▶ _Excerpted text_
+++

# Potty training!



## Bennie_bunny_mom (Apr 12, 2018)

This cutie is sweet as can be but litter training isn’t going great. Any advice? My adult bunny uses his little box, she just goes where she is standing... including in her food. [emoji37]


----------



## Cookiemonster (Apr 12, 2018)

https://www.binkybunny.com/BUNNYINFO/tabid/53/CategoryID/5/PID/940/Default.aspx


----------



## Blue eyes (Apr 12, 2018)

Younger bunnies are often more difficult to train so don't stress about it. Even babies that do train may forget all that training once hormones kick in. I wouldn't worry about seriously potty training until after her spay. Once she's healed from that she'll likely train herself. It is usually just a matter of providing the right litter set up (and no loose bedding elsewhere) and they figure it out.


----------



## Bribble (Apr 17, 2018)

Does the cage have bedding in it everywhere? If it does I'd take the bedding out and put bedding in the litterbox. Rabbits don't like to pee on hard surfaces where it could get their butts wet so they'll typically go to the bedding. Putting food where they have to sit in the litterbox helps too. Then when she's consistently using the litter box you can start laying down some fleece in the cage (or slowly introducing carpeted areas if she's a "roamer"). If she's going to roam I'd introduce the spaces very slowly so she doesn't get all happy go lucky and pee everywhere on your carpet.


----------



## Lucky_2017 (Apr 17, 2018)

She’s really young! Like Blue Eyes said, she may forget the training when hormones kick in.


----------



## Bennie_bunny_mom (Apr 18, 2018)

+++

▶ _Direction A_
Format the records as a numbered list, from the line with "common name: Chequered skipper" through the last line of the records, leaving out any blank lines.
The forum thread and the records have no connection to each other.

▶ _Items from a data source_

+++

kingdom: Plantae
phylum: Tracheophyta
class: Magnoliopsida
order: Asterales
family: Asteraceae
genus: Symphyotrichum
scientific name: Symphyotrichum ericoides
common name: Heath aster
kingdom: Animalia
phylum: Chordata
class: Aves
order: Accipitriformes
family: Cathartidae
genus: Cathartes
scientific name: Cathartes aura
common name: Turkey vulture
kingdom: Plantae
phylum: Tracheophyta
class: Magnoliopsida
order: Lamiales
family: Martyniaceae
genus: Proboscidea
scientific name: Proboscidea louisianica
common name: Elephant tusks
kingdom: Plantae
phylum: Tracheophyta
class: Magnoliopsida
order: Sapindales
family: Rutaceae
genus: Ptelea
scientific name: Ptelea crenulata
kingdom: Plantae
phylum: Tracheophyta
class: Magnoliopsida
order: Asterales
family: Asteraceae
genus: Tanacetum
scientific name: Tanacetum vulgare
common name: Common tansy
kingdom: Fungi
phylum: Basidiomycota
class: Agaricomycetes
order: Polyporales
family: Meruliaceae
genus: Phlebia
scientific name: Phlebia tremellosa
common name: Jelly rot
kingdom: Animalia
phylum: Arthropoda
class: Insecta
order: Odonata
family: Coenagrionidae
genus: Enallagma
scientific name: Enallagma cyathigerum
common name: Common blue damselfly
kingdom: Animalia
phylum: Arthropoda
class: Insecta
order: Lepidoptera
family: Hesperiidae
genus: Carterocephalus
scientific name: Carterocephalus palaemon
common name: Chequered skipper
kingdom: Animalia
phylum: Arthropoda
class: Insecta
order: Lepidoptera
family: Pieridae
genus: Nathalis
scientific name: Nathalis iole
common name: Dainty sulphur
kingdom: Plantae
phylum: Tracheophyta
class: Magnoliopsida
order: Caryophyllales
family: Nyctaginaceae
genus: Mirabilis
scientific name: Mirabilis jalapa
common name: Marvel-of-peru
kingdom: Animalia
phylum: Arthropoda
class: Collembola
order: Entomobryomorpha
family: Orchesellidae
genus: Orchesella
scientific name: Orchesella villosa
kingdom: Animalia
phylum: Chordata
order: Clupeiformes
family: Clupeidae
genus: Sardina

+++

▶ _Direction B_
Continue the forum thread about litter training a young rabbit from where it stops.

▶ _Task result A_
1. common name: Chequered skipper
2. kingdom: Animalia
3. phylum: Arthropoda
4. class: Insecta
5. order: Lepidoptera
6. family: Pieridae
7. genus: Nathalis
8. scientific name: Nathalis iole
9. common name: Dainty sulphur
10. kingdom: Plantae
11. phylum: Tracheophyta
12. class: Magnoliopsida
13. order: Caryophyllales
14. family: Nyctaginaceae
15. genus: Mirabilis
16. scientific name: Mirabilis jalapa
17. common name: Marvel-of-peru
18. kingdom: Animalia
19. phylum: Arthropoda
20. class: Collembola
21. order: Entomobryomorpha
22. family: Orchesellidae
23. genus: Orchesella
24. scientific name: Orchesella villosa
25. kingdom: Animalia
26. phylum: Chordata
27. order: Clupeiformes
28. family: Clupeidae
29. genus: Sardina

▶ _Task result B_
Bribble said:


> Does the cage have bedding in it everywhere? If it does I'd take the bedding out and put bedding in the litterbox. Rabbits don't like to pee on hard surfaces where it could get their butts wet so they'll typically go to the bedding. Putting food where they have to sit in the litterbox helps too. Then when she's consistently using the litter box you can start laying down some fleece in the cage (or slowly introducing carpeted areas if she's a "roamer"). If she's going to roam I'd introduce the spaces very slowly so she doesn't get all happy go lucky and pee everywhere on your carpet.



They have turf on the ground under their cage and bedding material in 2 litter boxes in the cage. One upstairs and one downstairs. I’ve started putting her food in the box and it’s helping some. At this point I don’t let her freely roam the house like my adult bunny does (he is house broken) I bring her out and watch her roam for about 30 min at a time and then put her back in her home. Her cage stays open during the day, but she won’t freely leave it yet like my Bennie does.


----------



## Thegirl4bunnies (Jun 6, 2018)

Bennie_bunny_mom said:


> View attachment 37077
> 
> 
> This cutie is sweet as can be but litter training isn’t going great. Any advice? My adult bunny uses his little box, she just goes where she is standing... including in her food. [emoji37]


Try wiping up pee and puting it in the litter box. That way, they think that's were they marked their territory.


----------



## jwood36 (Jul 10, 2018)

This is my secret to potty training. Rabbits actually like a clean area. I get a dish pan because they have to be able to completely turn around in it. I put pine shavings only in the litter pan. If it's anywhere else it's potty area and it confuses them. I put a little hay in the litter pan too because the snack and poop.


----------



## uesrnamet (Aug 13, 2018)

I think you should just train her more or do what jwood36 said


----------



## uesrnamet (Aug 13, 2018)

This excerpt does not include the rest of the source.